Feds: Two Elmont gas stations contained unsecure tanks

Business owners allegedly put L.I. groundwater at risk of contamination


A father and daughter have being charged with operating four Long Island gas stations without properly securing underground gasoline storage tanks, federal prosecutors said March 13. The stations — two of which are on Hempstead Turnpike in Elmont — displayed what Loretta Lynch, the U.S. attorney for the Eastern District of New York, said was “a serious and longstanding disregard for the environment” with their violations. The other stations at which prosecutors said there were unsecure tanks are in Island Park and North Babylon.

According to federal prosecutors, Nedjet Yetim, 50, of Patchogue, and his daughter, Rachelann Yetim, 29, of Floral Park, violatedseveral federal leak-prevention requirements for the tanks, which typically contain large amounts of gasoline and waste oil. The Yetims, prosecutors said, failed to comply with the Resource Conservation and Recovery Act, because they did not provide overfill prevention systems or corrosion protection for the gas pipes, maintain records of gas releases, properly cap and secure temporarily closed tanks or cooperate with the Environmental Protection Agency’s requests for information about the tanks, among other violations.

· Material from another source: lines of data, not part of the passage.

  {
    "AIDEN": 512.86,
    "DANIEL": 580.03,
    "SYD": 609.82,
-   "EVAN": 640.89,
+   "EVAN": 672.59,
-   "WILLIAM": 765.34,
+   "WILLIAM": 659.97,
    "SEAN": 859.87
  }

Also named in the complaint are 15 other defendants who prosecutors said are either related to the Yetims or are close associates.

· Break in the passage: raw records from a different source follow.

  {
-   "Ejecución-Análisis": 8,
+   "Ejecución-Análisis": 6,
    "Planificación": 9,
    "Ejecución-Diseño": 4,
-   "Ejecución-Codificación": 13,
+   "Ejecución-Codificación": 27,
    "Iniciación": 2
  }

The Yetims face penalties of up to $16,000 per tank for each day of a violation.

The complaint also alleges that there were releases from the tanks at all four stations, each of which is located above a federally designated sole-source aquifer — a water source that supplies at least 50 percent of the drinking water consumed within its boundaries, among other criteria. Prosecutors said that while the violations do not pose an “immediate threat to the drinking water of the area’s residents, defendants’ compliance with the federal leak prevention requirements is vital to ensure the integrity of the tanks and prevent the release of petroleum product to soil and groundwater.”

“These defendants ignored their obligations under federal law to safeguard the public from gasoline and waste oil leaks at their underground storage tanks,” Lynch said in a statement. “These violations demonstrate a serious and longstanding disregard for the environment, for the health and safety of their employees, and for the health and safety of residents of Long Island.”

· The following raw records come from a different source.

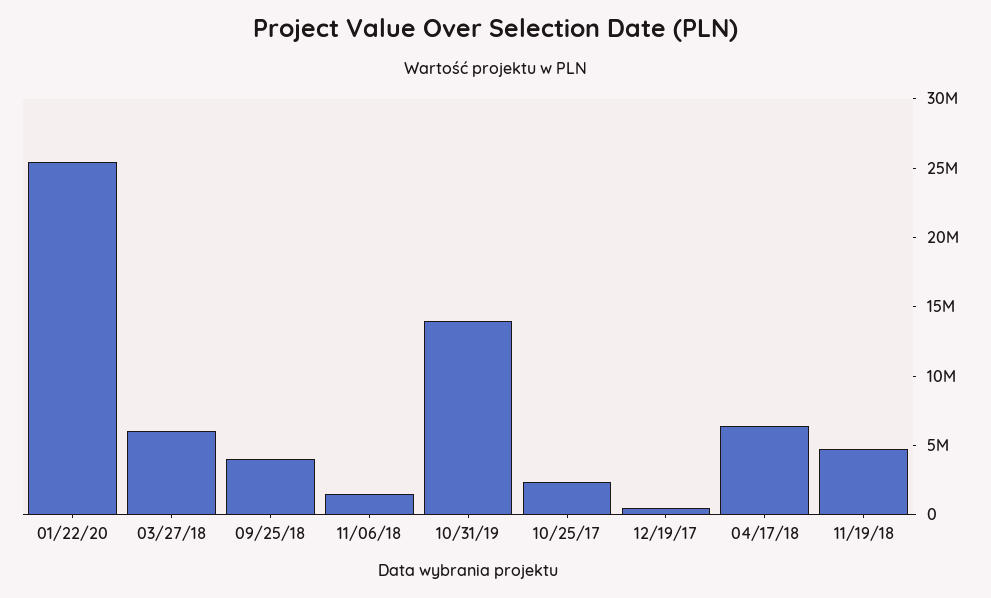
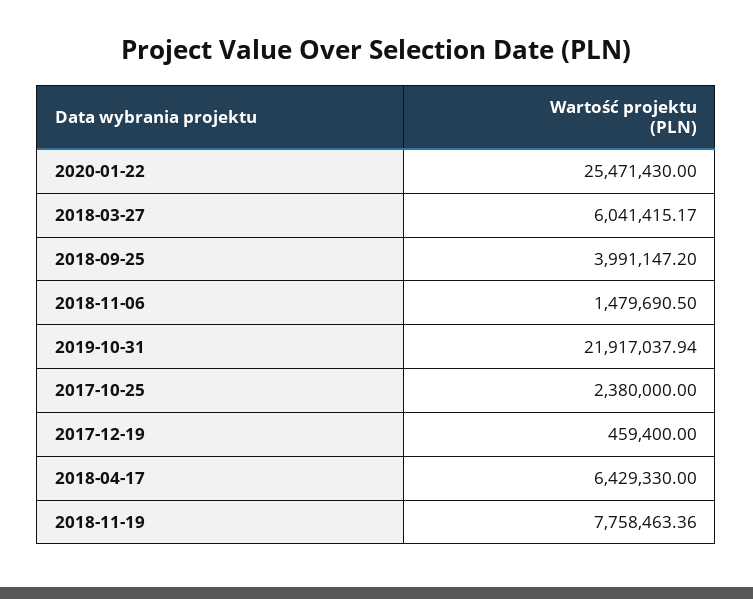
  {
    "01/22/20": 25471430,
    "03/27/18": 6041415.17,
    "09/25/18": 3991147.2,
    "11/06/18": 1479690.5,
-   "10/31/19": 14000000,
+   "10/31/19": 21917037.94,
    "10/25/17": 2380000,
    "12/19/17": 459400,
    "04/17/18": 6429330,
-   "11/19/18": 5000000
+   "11/19/18": 7758463.36
  }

Judith Enck, the regional administrator of EPA Region 2, added, “The public should be assured that EPA will not stand idly by while owners and operators of underground storage tanks engage in practices that endanger public health and safety. We will continue to pursue prosecution of these and other violators to the full extent of the law.”

The gas stations that are the subject of the suit are the BP at 653 Hempstead Turnpike, the Petro at 1278 Hempstead Turnpike, both in Elmont, a Liberty at 725 Wyandanch Ave. in North Babylon and a Petro at 4305 Austin Blvd. in Island Park.